27 May 2016

Losing and finding…4 – 27 May 2016


If anyone wishes to follow me, let them deny themselves and take up their cross and follow me.  For whoever would save their life will lose it; and whoever loses their life for my sake will save it.  [Mark 8:34-35; Matthew 16:24-25; Luke 9:23-24; John 12:25]

Now we come to the crux of it, I think.  What we have from Jesus is another way of living – “Losing” my life, as the gospel writer expresses it, rather than “saving” my life…   I want to say, after a week of pondering this, and at the risk of everyone falling about laughing, that what Jesus does for his followers is readjust our relationship with the possessive personal pronoun.  My life… my lifestyle… my possessions… my feelings… my rights… my opinions… my faith… my church… my dreams… my goals… my safety… my… oh my.  Obviously we use the possessive pronouns in all sorts of ways, some of which are perfectly fine.  But in Jesus’s company we start to see that my needs and preferences are not the point.   As Paul says to the Church at Corinth:  What do you have that you did not receive?  And if you received it, why do you boast as if it were not a gift? [I Cor 4:7].  By saving my life, as Jesus uses the word, we mean possessiveness and ownership, as though we have forgotten is that all is gift, not only our possessions, but our very breath, our neurones, our next heartbeat, our ability to love, and the sparkle on the water of Kawau Bay.  By “saving” my life he means me first, my safety and security, defending what I believe is mine.  So it goes with my inability to let go… not only of possessions, but also of opinions and beliefs, of attitudes, of poisonous memories.  Saving is clinging.

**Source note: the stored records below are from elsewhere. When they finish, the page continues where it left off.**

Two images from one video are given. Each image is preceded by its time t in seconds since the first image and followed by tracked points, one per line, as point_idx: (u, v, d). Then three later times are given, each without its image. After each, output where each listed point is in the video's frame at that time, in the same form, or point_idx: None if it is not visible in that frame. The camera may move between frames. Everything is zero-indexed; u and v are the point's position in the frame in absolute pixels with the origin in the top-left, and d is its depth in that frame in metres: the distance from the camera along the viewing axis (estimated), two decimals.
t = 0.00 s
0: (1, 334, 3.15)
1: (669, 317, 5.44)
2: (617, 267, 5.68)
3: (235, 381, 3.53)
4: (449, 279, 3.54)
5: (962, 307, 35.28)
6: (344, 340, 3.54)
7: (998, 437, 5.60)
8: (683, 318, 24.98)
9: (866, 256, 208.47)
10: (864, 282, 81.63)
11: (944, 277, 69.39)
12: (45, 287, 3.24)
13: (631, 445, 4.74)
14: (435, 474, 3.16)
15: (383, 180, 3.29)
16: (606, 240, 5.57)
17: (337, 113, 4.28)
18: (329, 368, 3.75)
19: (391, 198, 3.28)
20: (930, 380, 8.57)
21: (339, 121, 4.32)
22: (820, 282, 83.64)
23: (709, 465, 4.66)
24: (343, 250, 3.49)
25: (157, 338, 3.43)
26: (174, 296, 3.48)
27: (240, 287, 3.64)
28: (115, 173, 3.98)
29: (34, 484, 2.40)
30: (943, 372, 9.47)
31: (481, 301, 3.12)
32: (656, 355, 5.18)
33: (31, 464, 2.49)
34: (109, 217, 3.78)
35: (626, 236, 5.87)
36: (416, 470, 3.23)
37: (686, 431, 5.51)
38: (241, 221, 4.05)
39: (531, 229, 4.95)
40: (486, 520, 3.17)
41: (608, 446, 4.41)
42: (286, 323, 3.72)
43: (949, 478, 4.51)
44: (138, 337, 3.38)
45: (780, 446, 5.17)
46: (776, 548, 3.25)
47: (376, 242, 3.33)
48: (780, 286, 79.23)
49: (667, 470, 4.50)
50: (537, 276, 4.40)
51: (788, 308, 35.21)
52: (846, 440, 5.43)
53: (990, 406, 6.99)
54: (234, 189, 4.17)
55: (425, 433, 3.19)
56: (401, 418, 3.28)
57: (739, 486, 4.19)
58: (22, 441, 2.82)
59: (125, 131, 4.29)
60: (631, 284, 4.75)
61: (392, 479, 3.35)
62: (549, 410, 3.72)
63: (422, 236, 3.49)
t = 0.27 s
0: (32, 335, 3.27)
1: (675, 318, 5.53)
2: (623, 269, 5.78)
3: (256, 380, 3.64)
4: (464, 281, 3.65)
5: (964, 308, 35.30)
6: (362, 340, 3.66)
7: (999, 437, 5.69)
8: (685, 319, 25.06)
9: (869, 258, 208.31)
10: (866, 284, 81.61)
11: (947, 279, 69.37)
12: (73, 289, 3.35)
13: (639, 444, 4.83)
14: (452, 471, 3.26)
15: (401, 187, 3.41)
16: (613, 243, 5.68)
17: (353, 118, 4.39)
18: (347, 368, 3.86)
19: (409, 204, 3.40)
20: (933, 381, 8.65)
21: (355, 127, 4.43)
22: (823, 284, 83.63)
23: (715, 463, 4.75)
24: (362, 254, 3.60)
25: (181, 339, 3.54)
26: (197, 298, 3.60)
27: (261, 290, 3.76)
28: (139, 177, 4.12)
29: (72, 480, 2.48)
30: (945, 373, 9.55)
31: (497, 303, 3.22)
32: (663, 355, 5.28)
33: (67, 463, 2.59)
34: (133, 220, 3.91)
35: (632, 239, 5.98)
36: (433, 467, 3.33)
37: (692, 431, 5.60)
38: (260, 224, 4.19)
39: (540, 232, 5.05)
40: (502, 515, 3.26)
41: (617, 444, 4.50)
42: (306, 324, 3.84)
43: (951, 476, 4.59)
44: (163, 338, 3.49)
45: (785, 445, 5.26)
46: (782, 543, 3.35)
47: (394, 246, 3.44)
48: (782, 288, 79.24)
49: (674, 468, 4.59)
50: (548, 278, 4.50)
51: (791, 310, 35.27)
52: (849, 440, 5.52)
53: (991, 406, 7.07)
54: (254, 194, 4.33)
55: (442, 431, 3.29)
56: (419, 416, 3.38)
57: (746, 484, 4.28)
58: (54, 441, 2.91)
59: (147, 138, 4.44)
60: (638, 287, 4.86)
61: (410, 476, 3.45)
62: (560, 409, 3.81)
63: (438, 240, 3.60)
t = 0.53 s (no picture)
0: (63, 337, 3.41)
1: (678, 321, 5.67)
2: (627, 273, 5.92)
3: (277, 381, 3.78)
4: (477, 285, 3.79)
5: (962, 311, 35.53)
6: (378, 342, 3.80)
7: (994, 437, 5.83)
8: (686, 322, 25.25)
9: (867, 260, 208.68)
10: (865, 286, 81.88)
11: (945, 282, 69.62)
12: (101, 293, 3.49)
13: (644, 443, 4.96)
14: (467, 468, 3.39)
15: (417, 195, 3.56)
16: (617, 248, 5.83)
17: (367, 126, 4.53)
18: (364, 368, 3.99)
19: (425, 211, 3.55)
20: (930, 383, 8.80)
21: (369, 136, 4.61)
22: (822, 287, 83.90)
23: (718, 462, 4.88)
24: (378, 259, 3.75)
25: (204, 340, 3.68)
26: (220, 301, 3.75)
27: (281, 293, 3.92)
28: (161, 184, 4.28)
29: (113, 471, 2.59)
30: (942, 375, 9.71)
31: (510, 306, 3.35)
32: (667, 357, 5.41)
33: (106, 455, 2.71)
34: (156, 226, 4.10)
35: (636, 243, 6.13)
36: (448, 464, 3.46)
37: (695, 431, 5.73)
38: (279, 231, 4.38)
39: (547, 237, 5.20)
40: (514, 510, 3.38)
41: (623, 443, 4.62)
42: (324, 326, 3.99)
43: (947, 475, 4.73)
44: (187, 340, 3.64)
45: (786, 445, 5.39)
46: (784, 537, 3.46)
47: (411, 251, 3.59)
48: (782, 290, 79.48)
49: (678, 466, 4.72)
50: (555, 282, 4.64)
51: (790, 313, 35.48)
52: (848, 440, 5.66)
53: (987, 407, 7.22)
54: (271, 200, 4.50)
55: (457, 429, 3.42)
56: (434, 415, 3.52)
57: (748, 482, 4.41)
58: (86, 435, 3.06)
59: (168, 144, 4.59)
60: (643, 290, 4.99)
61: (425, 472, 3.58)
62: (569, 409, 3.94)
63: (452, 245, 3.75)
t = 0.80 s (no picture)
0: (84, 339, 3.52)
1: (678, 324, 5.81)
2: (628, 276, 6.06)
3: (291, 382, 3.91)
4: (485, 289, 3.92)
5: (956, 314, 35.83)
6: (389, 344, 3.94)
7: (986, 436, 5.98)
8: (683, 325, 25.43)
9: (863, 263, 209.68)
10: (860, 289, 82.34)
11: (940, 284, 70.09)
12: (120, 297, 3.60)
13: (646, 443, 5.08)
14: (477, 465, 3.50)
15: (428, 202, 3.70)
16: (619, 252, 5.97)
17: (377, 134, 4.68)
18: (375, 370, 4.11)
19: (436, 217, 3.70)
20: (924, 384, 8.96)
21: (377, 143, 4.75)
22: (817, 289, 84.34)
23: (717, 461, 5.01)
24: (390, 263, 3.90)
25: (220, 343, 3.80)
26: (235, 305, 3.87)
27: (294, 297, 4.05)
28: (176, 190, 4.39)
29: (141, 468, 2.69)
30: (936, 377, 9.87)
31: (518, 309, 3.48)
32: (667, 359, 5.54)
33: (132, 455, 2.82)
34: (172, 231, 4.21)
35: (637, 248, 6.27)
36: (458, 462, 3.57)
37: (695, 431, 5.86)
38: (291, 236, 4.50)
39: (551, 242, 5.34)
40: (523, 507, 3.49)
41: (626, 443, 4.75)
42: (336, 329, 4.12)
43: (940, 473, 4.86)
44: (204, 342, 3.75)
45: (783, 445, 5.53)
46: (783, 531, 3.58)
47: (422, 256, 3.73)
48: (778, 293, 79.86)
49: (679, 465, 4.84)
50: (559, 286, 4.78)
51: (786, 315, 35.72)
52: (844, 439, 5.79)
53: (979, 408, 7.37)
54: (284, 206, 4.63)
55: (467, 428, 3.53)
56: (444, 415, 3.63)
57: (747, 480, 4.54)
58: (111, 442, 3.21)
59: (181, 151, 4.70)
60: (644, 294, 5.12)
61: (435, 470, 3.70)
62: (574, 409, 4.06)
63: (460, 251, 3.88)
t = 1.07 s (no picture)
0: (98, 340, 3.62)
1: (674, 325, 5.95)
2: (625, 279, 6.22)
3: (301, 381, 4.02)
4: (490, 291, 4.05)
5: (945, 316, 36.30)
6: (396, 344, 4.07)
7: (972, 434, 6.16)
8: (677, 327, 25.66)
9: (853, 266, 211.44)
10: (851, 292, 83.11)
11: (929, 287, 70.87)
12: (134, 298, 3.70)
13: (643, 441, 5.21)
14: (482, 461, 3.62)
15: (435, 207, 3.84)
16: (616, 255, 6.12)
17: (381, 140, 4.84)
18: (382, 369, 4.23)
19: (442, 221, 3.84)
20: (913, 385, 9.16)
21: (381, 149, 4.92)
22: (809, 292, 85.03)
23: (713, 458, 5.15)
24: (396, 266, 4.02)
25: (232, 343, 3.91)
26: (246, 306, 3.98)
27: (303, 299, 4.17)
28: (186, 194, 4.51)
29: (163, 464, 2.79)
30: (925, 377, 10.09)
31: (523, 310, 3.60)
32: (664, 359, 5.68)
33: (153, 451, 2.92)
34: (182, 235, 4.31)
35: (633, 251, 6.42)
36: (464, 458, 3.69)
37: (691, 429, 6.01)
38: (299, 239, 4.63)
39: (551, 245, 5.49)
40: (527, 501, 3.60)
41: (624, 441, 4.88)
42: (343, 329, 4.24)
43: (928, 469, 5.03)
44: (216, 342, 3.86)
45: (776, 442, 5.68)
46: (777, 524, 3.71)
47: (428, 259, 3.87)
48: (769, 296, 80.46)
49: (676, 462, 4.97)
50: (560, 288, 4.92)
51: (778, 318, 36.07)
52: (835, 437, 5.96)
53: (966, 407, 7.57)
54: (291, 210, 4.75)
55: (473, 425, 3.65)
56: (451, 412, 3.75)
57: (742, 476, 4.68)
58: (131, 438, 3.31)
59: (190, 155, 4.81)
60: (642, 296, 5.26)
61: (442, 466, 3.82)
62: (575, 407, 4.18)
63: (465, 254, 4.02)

Losing my life is the discovery, in Jesus’s company, that I don’t need to take myself all that seriously.  It is a developing inner freedom.  It is a growing willingness to relinquish control, to loosen my grip on people and events.  I find one day I can more easily be happy for people to be themselves, for better or for worse.  My life and my wishes and preferences may be interesting, but never for me definitive or determinative, or even all that important, any more.  

We learn now to live with mystery and unanswered questions.  A man in a Christian study group recently announced, evidently without blinking, I have no problems with the Holy Trinity.  Perhaps there is no mystery in his life at all.  Perhaps he is, as the politicians like to say, substantially satisfied with the main issues.  In the Beatitudes, Jesus blesses the meek, he blesses those who hunger and thirst for righteousness, as though they haven’t found it yet, he blesses the merciful, the pure in heart, and the peacemakers.  It brings us to the borders of contemplative life and prayer, where what we do is follow Jesus, not knowing where the road ends, but knowing that he follows us, day by day. 

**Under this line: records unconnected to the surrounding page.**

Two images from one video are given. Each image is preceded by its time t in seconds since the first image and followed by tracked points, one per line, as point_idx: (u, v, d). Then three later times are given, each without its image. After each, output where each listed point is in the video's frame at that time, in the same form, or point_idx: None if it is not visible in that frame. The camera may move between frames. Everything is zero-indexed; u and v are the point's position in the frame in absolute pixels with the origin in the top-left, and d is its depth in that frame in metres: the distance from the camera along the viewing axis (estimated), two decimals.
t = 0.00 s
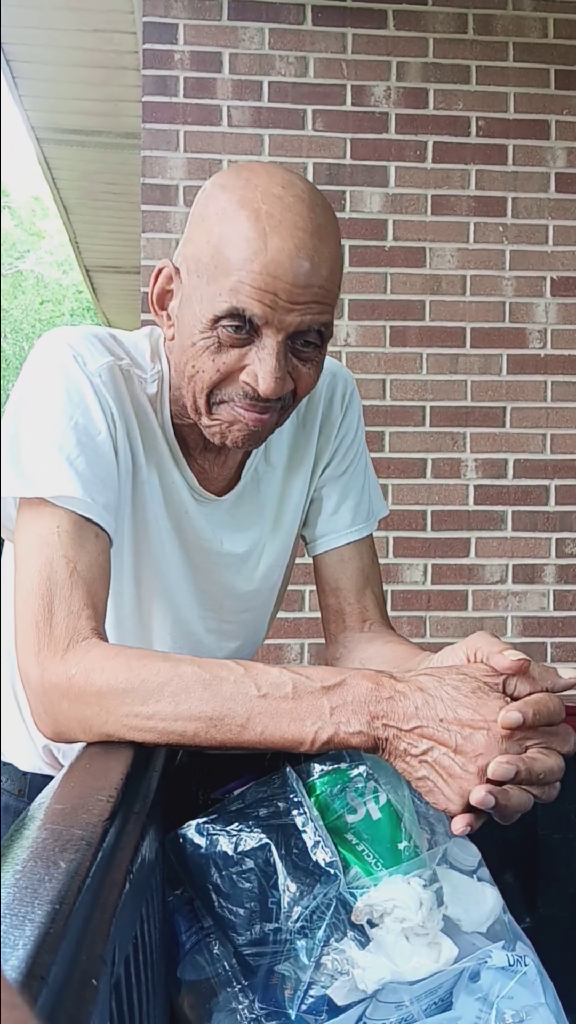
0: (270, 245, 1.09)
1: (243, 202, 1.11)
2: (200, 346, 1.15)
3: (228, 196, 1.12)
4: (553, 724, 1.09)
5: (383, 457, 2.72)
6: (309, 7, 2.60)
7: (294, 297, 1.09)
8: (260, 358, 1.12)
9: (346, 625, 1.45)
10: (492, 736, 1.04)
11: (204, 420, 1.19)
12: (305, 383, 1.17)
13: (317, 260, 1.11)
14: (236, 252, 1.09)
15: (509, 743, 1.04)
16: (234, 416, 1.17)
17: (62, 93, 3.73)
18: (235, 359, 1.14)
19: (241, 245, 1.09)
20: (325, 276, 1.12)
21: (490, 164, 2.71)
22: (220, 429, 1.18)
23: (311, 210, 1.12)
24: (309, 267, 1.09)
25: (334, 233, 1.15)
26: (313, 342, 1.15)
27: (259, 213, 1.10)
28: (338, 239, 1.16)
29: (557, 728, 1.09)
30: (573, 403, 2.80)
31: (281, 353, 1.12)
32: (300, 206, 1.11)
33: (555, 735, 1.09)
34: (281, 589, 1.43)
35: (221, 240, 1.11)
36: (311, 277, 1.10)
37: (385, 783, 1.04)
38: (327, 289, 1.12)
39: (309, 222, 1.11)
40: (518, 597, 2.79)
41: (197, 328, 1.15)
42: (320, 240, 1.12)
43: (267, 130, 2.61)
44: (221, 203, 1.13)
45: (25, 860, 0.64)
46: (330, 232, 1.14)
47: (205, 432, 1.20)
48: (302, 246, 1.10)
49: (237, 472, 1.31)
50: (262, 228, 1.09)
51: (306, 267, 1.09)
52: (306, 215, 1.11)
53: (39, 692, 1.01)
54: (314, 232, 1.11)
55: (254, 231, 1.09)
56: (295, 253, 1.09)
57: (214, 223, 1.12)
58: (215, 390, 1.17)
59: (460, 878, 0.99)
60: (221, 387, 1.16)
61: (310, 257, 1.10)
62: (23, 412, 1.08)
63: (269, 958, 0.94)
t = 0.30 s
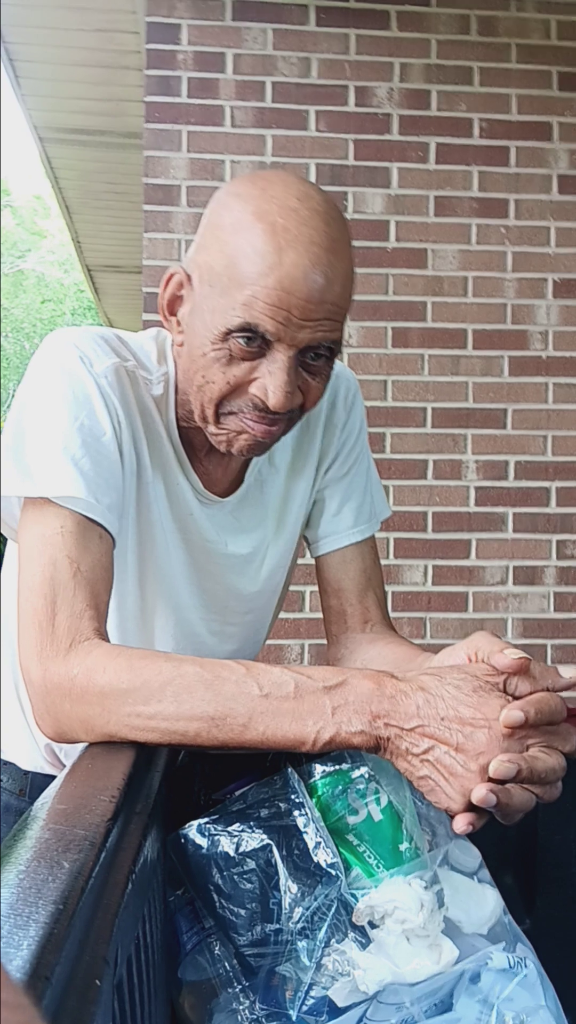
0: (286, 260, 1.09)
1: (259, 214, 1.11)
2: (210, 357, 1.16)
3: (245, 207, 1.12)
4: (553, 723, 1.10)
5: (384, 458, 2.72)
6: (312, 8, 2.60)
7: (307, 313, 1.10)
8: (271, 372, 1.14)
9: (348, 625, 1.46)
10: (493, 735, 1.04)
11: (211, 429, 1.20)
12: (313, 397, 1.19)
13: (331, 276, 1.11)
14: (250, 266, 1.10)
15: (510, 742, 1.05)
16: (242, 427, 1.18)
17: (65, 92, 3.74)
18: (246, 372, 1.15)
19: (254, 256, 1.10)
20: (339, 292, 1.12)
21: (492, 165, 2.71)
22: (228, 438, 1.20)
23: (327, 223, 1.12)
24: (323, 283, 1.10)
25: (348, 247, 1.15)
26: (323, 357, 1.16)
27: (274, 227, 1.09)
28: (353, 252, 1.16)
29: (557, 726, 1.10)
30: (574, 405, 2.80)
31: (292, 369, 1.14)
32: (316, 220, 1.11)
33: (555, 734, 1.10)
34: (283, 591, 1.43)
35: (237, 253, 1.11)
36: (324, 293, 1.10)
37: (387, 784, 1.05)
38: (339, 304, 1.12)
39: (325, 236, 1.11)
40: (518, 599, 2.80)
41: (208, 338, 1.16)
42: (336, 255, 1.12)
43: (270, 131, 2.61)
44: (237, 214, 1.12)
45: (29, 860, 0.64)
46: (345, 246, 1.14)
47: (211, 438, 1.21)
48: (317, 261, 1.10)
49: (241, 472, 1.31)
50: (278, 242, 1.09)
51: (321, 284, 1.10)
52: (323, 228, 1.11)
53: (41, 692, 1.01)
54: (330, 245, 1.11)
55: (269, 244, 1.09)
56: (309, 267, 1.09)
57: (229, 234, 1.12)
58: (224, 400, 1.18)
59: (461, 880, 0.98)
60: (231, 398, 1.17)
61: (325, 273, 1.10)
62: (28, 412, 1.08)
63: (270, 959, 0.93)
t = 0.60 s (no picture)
0: (270, 245, 1.08)
1: (247, 200, 1.10)
2: (195, 341, 1.16)
3: (234, 193, 1.12)
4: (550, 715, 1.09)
5: (384, 453, 2.71)
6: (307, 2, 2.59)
7: (290, 299, 1.08)
8: (252, 358, 1.13)
9: (346, 619, 1.45)
10: (489, 726, 1.04)
11: (195, 415, 1.19)
12: (298, 388, 1.17)
13: (317, 263, 1.10)
14: (235, 251, 1.09)
15: (506, 734, 1.04)
16: (224, 414, 1.17)
17: (62, 90, 3.73)
18: (228, 356, 1.14)
19: (239, 240, 1.09)
20: (325, 279, 1.11)
21: (490, 158, 2.70)
22: (210, 426, 1.19)
23: (315, 212, 1.11)
24: (308, 268, 1.08)
25: (339, 236, 1.13)
26: (308, 346, 1.14)
27: (261, 213, 1.09)
28: (343, 244, 1.15)
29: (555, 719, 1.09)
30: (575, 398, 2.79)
31: (274, 356, 1.12)
32: (305, 207, 1.10)
33: (553, 726, 1.09)
34: (281, 586, 1.43)
35: (220, 239, 1.11)
36: (308, 280, 1.09)
37: (384, 778, 1.04)
38: (325, 293, 1.11)
39: (312, 223, 1.10)
40: (520, 592, 2.79)
41: (193, 323, 1.16)
42: (323, 242, 1.10)
43: (266, 126, 2.60)
44: (226, 200, 1.12)
45: (18, 855, 0.64)
46: (335, 234, 1.13)
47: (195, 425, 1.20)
48: (303, 247, 1.09)
49: (237, 465, 1.30)
50: (263, 228, 1.08)
51: (305, 270, 1.08)
52: (309, 216, 1.10)
53: (36, 689, 1.00)
54: (318, 234, 1.10)
55: (254, 230, 1.08)
56: (294, 253, 1.08)
57: (217, 219, 1.12)
58: (207, 386, 1.17)
59: (459, 873, 0.98)
60: (213, 384, 1.16)
61: (310, 260, 1.09)
62: (22, 410, 1.07)
63: (267, 954, 0.93)
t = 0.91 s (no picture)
0: (256, 217, 1.10)
1: (239, 179, 1.13)
2: (185, 315, 1.17)
3: (228, 174, 1.15)
4: (557, 717, 1.09)
5: (387, 453, 2.71)
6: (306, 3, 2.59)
7: (275, 268, 1.10)
8: (238, 328, 1.13)
9: (352, 619, 1.46)
10: (497, 727, 1.04)
11: (185, 395, 1.19)
12: (287, 366, 1.18)
13: (305, 237, 1.11)
14: (224, 223, 1.11)
15: (514, 736, 1.04)
16: (212, 392, 1.16)
17: (61, 92, 3.73)
18: (215, 328, 1.15)
19: (229, 214, 1.11)
20: (313, 253, 1.12)
21: (490, 157, 2.70)
22: (198, 405, 1.18)
23: (308, 192, 1.13)
24: (294, 240, 1.10)
25: (333, 217, 1.15)
26: (298, 323, 1.16)
27: (251, 188, 1.11)
28: (338, 231, 1.17)
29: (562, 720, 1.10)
30: None
31: (260, 326, 1.13)
32: (297, 185, 1.12)
33: (560, 728, 1.09)
34: (286, 587, 1.43)
35: (211, 211, 1.13)
36: (294, 252, 1.10)
37: (391, 777, 1.05)
38: (311, 269, 1.12)
39: (302, 200, 1.12)
40: (524, 591, 2.79)
41: (185, 298, 1.17)
42: (313, 219, 1.12)
43: (267, 127, 2.61)
44: (220, 181, 1.15)
45: (30, 858, 0.64)
46: (328, 214, 1.14)
47: (185, 407, 1.19)
48: (290, 221, 1.10)
49: (243, 464, 1.31)
50: (252, 201, 1.10)
51: (290, 241, 1.10)
52: (301, 193, 1.12)
53: (43, 692, 1.00)
54: (308, 210, 1.12)
55: (243, 204, 1.10)
56: (282, 226, 1.10)
57: (211, 198, 1.15)
58: (195, 361, 1.17)
59: (467, 873, 0.99)
60: (200, 358, 1.16)
61: (297, 233, 1.11)
62: (26, 412, 1.08)
63: (277, 954, 0.93)
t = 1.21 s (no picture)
0: (247, 192, 1.13)
1: (230, 162, 1.17)
2: (178, 295, 1.19)
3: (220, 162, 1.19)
4: (559, 717, 1.09)
5: (388, 453, 2.71)
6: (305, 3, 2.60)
7: (266, 240, 1.13)
8: (231, 302, 1.15)
9: (354, 619, 1.46)
10: (499, 727, 1.04)
11: (180, 377, 1.19)
12: (281, 342, 1.19)
13: (295, 211, 1.14)
14: (216, 201, 1.14)
15: (516, 736, 1.04)
16: (207, 370, 1.16)
17: (60, 94, 3.74)
18: (208, 303, 1.16)
19: (220, 193, 1.14)
20: (304, 227, 1.14)
21: (490, 156, 2.70)
22: (192, 385, 1.17)
23: (299, 173, 1.17)
24: (285, 214, 1.13)
25: (323, 197, 1.18)
26: (292, 298, 1.18)
27: (241, 168, 1.15)
28: (330, 215, 1.20)
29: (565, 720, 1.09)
30: None
31: (253, 298, 1.15)
32: (286, 165, 1.16)
33: (563, 728, 1.09)
34: (288, 587, 1.43)
35: (204, 192, 1.17)
36: (285, 224, 1.13)
37: (394, 777, 1.05)
38: (303, 243, 1.15)
39: (292, 178, 1.15)
40: (526, 590, 2.79)
41: (178, 281, 1.20)
42: (303, 195, 1.15)
43: (266, 127, 2.61)
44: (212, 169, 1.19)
45: (31, 860, 0.64)
46: (318, 194, 1.18)
47: (181, 391, 1.19)
48: (280, 196, 1.14)
49: (245, 462, 1.32)
50: (242, 180, 1.14)
51: (282, 215, 1.13)
52: (292, 171, 1.15)
53: (45, 693, 1.01)
54: (298, 187, 1.15)
55: (234, 183, 1.14)
56: (272, 201, 1.13)
57: (203, 183, 1.18)
58: (190, 340, 1.18)
59: (470, 872, 0.99)
60: (195, 335, 1.17)
61: (288, 208, 1.14)
62: (26, 413, 1.08)
63: (280, 954, 0.93)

The contemplative people I know tend to be normally busy and involved people.  Some are very busy indeed, on all manner of worthy things.  Others who are not able to do much, keep a daily interest in what is happening to others around the world.  What we all have in common is the fellowship of silence and stillness, the place of empty hands and minds quietly paying attention, where Jesus is present.  Our facades are being dismantled and all our chatter is ceasing.  We have nothing to prove and nothing to achieve.  St Paul says: You have died, and your life is hidden with Christ in God.  When Christ who is your life is revealed, then you also will be revealed with him in glory [Colossians 3:3-4].